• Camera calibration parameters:
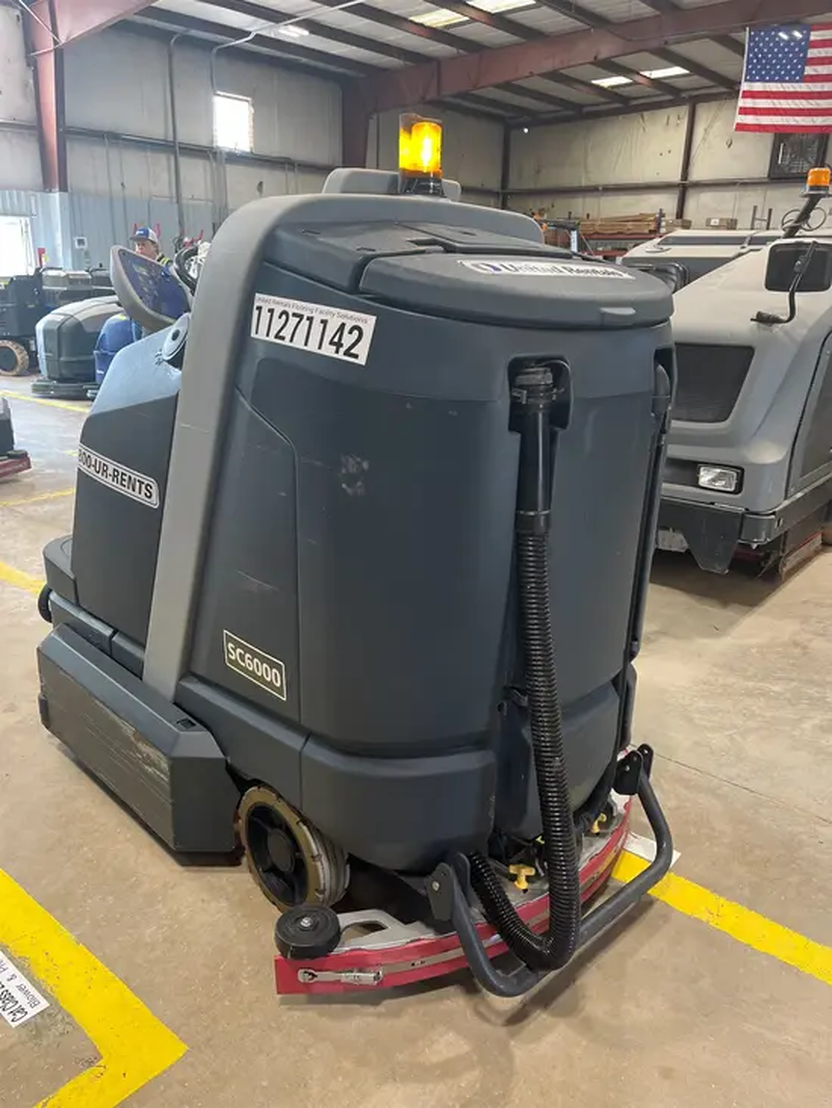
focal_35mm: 26
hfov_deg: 53.1
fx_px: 833
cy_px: 554
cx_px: 416
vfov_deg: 67.3
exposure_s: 1/60
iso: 125
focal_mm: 5.1
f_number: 1.6
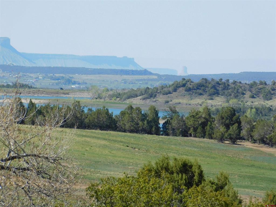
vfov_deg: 3.8
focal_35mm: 394
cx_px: 138
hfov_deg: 5.0
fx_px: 3141
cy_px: 104
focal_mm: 70
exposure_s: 1/500
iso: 125
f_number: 5.9
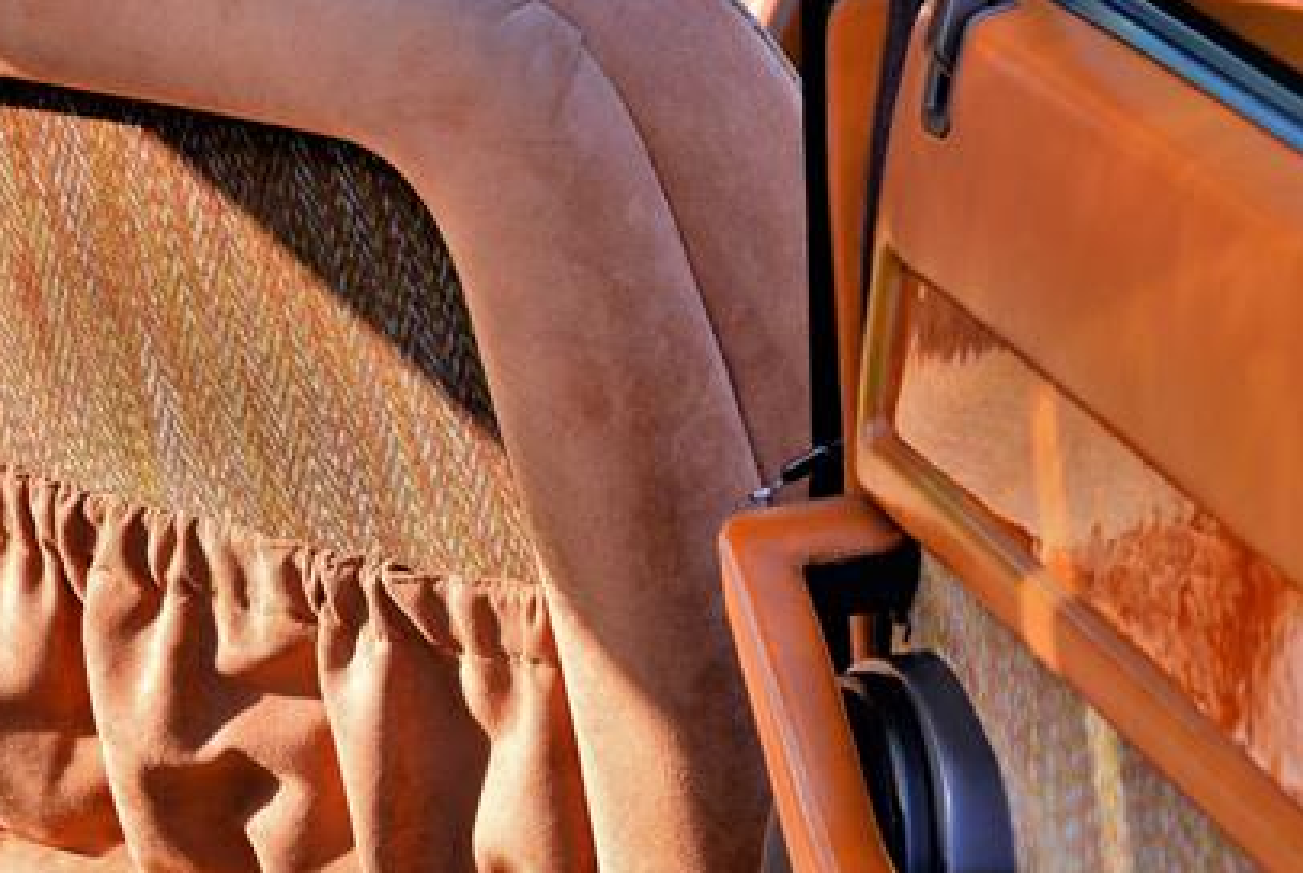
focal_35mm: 231
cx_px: -170
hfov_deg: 8.8
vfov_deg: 6.0
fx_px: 8373
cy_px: 77
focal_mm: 98
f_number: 8
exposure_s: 1/100
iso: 200
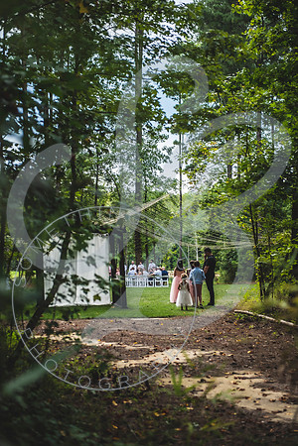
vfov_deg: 28.8
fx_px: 869
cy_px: 223
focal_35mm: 70
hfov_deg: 19.5
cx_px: 149
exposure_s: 1/125
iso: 100
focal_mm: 70
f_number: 2.8
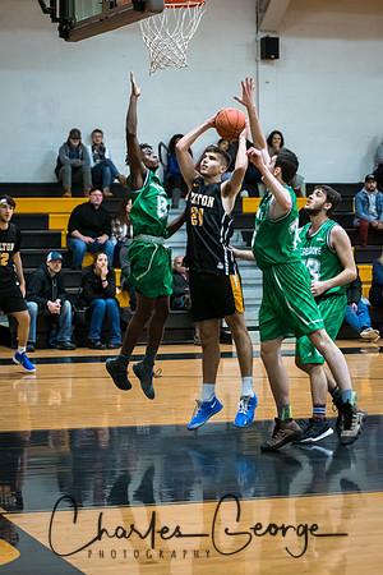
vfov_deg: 19.5
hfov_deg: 13.0
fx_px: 1675
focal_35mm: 105
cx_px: 192
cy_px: 288
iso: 3200
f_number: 2.8
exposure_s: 1/400
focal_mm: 70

• What the task requires:
Copy nothing outside the span: please output the lines from the one with "f_number: 1.6" through the end of the entries above, and skip the pictures.

• Task output:
f_number: 1.6
vfov_deg: 3.8
focal_35mm: 394
cx_px: 138
hfov_deg: 5.0
fx_px: 3141
cy_px: 104
focal_mm: 70
exposure_s: 1/500
iso: 125
f_number: 5.9
focal_35mm: 231
cx_px: -170
hfov_deg: 8.8
vfov_deg: 6.0
fx_px: 8373
cy_px: 77
focal_mm: 98
f_number: 8
exposure_s: 1/100
iso: 200
vfov_deg: 28.8
fx_px: 869
cy_px: 223
focal_35mm: 70
hfov_deg: 19.5
cx_px: 149
exposure_s: 1/125
iso: 100
focal_mm: 70
f_number: 2.8
vfov_deg: 19.5
hfov_deg: 13.0
fx_px: 1675
focal_35mm: 105
cx_px: 192
cy_px: 288
iso: 3200
f_number: 2.8
exposure_s: 1/400
focal_mm: 70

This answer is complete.